A ong Tamtam, que completa este ano três décadas de existência, não tem convênio público e conta com o trabalho de voluntários. Atualmente, atende 196 pessoas gratuitamente em várias atividades. Funciona no Espaço Café Teatro Rolidei, na avenida Pinheiro Machado, 48, 3º piso (prédio do Teatro Municipal). Para saber mais acesse www.tamtam.art.br.

 

Contra cultura da pena
Claudia não compactua com o que chama de “cultura da pena”. “Inclusão é sociedade para todos e com todos. O ser humano tem suas habilidades, então é preciso buscar igualdade de oportunidades para pessoas diferentes. Cada qual do seu tamanho e têm alguns que precisam tomar remédio, são os crônicos. Não é para ter pena, pois isto cria um círculo vicioso”.

 

Cláudia conta que é revigorante estar junto com seus alunos. “Eles me dão muito carinho, se mostram dispostos a aprender, são interessados, participativos.
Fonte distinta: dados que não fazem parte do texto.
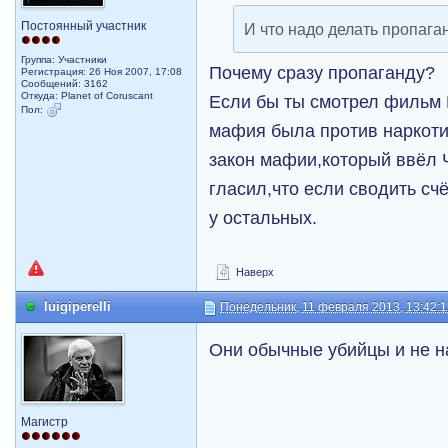
Постоянный участник
И что надо делать пропага
Группа: Участники
Почему сразу пропаганду?
Регистрация: 26 Ноя 2007, 17:08
Сообщений: 3162
Откуда: Planet of Coruscant
Если бы ты смотрел фильм 
Пол:
мафия была против наркоти
закон мафии,который ввёл 
гласил,что если сводить счё
у остальных.
Наверх
luigiperelli
Понедельник, 11 февраля 2013, 13:42:
Они обычные убийцы и не на
Магистр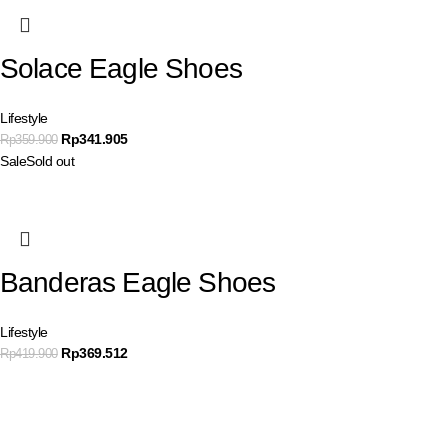
Solace Eagle Shoes
Lifestyle
Rp
341.905
Rp
359.900
Sale
Sold out
Banderas Eagle Shoes
Lifestyle
Rp
369.512
Rp
419.900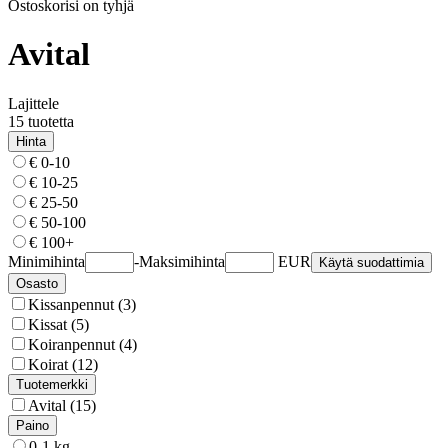
Ostoskorisi on tyhjä
Avital
Lajittele
15 tuotetta
Hinta
€ 0-10
€ 10-25
€ 25-50
€ 50-100
€ 100+
Minimihinta
-
Maksimihinta
EUR
Käytä suodattimia
Osasto
Kissanpennut (3)
Kissat (5)
Koiranpennut (4)
Koirat (12)
Tuotemerkki
Avital (15)
Paino
0-1 kg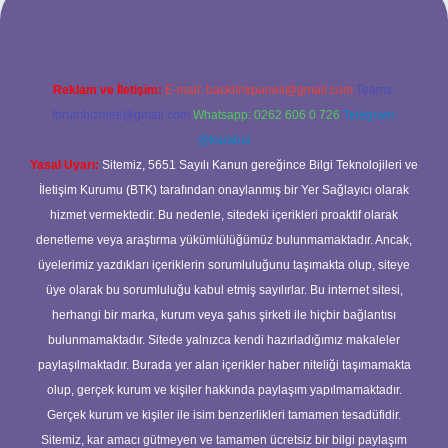
Reklam ve İletişim:
E-mail:
backlinkpaneli@gmail.com
Teams:
forumhizmeti@gmail.com
Whatsapp: 0262 606 0 726
Telegram:
@karabul
Yasal Uyarı:
Sitemiz, 5651 Sayılı Kanun gereğince Bilgi Teknolojileri ve
İletişim Kurumu (BTK) tarafından onaylanmış bir Yer Sağlayıcı olarak
hizmet vermektedir. Bu nedenle, sitedeki içerikleri proaktif olarak
denetleme veya araştırma yükümlülüğümüz bulunmamaktadır. Ancak,
üyelerimiz yazdıkları içeriklerin sorumluluğunu taşımakta olup, siteye
üye olarak bu sorumluluğu kabul etmiş sayılırlar. Bu internet sitesi,
herhangi bir marka, kurum veya şahıs şirketi ile hiçbir bağlantısı
bulunmamaktadır. Sitede yalnızca kendi hazırladığımız makaleler
paylaşılmaktadır. Burada yer alan içerikler haber niteliği taşımamakta
olup, gerçek kurum ve kişiler hakkında paylaşım yapılmamaktadır.
Gerçek kurum ve kişiler ile isim benzerlikleri tamamen tesadüfidir.
Sitemiz, kar amacı gütmeyen ve tamamen ücretsiz bir bilgi paylaşım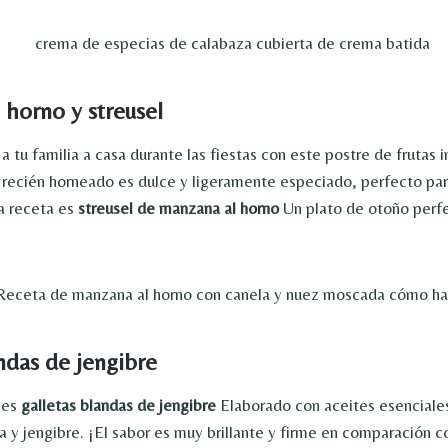
 horno y streusel
a tu familia a casa durante las fiestas con este postre de frutas
 recién horneado es dulce y ligeramente especiado, perfecto par
a receta es
streusel de manzana al horno
Un plato de otoño perfe
andas de jengibre
l es
galletas blandas de jengibre
Elaborado con aceites esenciales
a y jengibre. ¡El sabor es muy brillante y firme en comparación c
Além do que, trabalhar com o Renato é difícil e é muito bom, porque ele é muito plural, com ele não tem nada engessado”. Ela mesma aprendeu Libras (linguagem de sinais) para se comunicar com maior clareza. Sua melhor aluna de dança é deficiente auditiva. 

 

Crença no ser humano
“Cada um sabe o tamanho da sua dor, temos fases na vida”, afirma Cláudia, que viveu um período de depressão e precisou de remédios para superar. “Tinha dificuldade de falar não, ai entendi que é preciso ter um pouco de egoísmo saudável”.

 

Como psicóloga da Secretaria de Desenvolvimento Social, Claudia se uniu ao presidente da Capep, Adriano Leocádio, para levar aos servidores municipais o projeto Circula Ações, um trabalho de escuta e, se necessário, encaminhamento.

 

“Continuo acreditando no ser humano, acima de tudo. Somos nossa salvação, precisamos fortalecer o afeto, o colorido da vida, potencializar as ondas de energias, falar de coisas boas”, aposta.